#### MATERIALS PROVIDED

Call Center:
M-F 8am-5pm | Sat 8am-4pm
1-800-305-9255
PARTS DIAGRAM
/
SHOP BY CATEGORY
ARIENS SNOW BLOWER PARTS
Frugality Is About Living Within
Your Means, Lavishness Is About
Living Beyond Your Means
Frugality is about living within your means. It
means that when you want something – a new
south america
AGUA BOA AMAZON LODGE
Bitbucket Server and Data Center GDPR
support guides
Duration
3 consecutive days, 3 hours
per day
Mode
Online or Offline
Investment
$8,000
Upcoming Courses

########
#### MATERIALS PROVIDED

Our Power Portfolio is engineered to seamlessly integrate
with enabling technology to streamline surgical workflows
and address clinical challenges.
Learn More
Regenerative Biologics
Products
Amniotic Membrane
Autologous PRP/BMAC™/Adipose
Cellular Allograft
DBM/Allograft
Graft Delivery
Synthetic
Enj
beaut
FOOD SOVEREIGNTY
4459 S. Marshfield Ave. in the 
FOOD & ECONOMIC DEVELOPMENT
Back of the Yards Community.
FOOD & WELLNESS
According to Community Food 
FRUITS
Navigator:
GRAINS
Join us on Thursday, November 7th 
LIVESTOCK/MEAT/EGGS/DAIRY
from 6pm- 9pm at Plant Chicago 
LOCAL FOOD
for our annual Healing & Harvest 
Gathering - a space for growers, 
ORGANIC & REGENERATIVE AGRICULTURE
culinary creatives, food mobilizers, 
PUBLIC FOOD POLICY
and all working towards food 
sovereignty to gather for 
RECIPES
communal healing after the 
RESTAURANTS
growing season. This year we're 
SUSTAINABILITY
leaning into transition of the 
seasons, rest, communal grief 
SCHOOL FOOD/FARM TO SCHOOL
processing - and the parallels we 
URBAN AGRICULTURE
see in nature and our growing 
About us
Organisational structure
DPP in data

########
#### MATERIALS PROVIDED

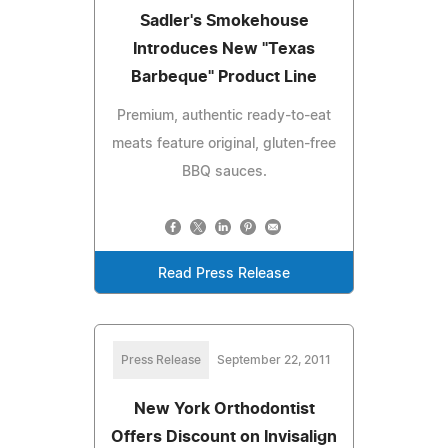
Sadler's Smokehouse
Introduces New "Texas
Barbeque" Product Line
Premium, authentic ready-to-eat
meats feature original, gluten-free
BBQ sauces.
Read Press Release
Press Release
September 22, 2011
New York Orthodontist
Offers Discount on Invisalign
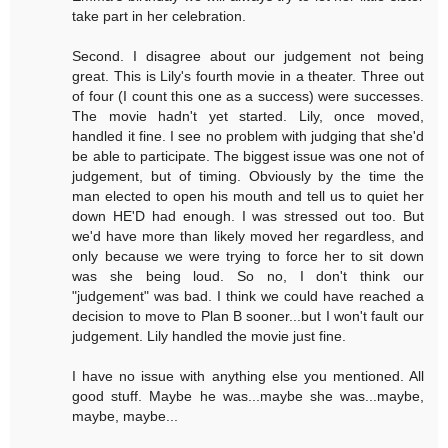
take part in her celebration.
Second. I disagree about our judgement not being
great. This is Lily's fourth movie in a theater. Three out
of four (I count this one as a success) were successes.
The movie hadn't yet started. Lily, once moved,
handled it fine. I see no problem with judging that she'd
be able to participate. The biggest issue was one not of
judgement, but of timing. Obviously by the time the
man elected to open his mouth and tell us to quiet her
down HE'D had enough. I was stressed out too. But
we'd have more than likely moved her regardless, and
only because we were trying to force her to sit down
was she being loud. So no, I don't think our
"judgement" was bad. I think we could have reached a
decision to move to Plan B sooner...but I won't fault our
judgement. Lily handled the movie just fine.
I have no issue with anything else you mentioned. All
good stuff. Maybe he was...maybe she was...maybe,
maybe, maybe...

########

## WHAT YOU ARE ASKED TO DO
Write out again everything in the records from the line containing "Sadler's Smokehouse" down to the line containing "maybe, maybe...", including both of those lines. Leave the pictures out of your answer.

## SOLUTION BELOW
Sadler's Smokehouse
Introduces New "Texas
Barbeque" Product Line
Premium, authentic ready-to-eat
meats feature original, gluten-free
BBQ sauces.
Read Press Release
Press Release
September 22, 2011
New York Orthodontist
Offers Discount on Invisalign
take part in her celebration.
Second. I disagree about our judgement not being
great. This is Lily's fourth movie in a theater. Three out
of four (I count this one as a success) were successes.
The movie hadn't yet started. Lily, once moved,
handled it fine. I see no problem with judging that she'd
be able to participate. The biggest issue was one not of
judgement, but of timing. Obviously by the time the
man elected to open his mouth and tell us to quiet her
down HE'D had enough. I was stressed out too. But
we'd have more than likely moved her regardless, and
only because we were trying to force her to sit down
was she being loud. So no, I don't think our
"judgement" was bad. I think we could have reached a
decision to move to Plan B sooner...but I won't fault our
judgement. Lily handled the movie just fine.
I have no issue with anything else you mentioned. All
good stuff. Maybe he was...maybe she was...maybe,
maybe, maybe...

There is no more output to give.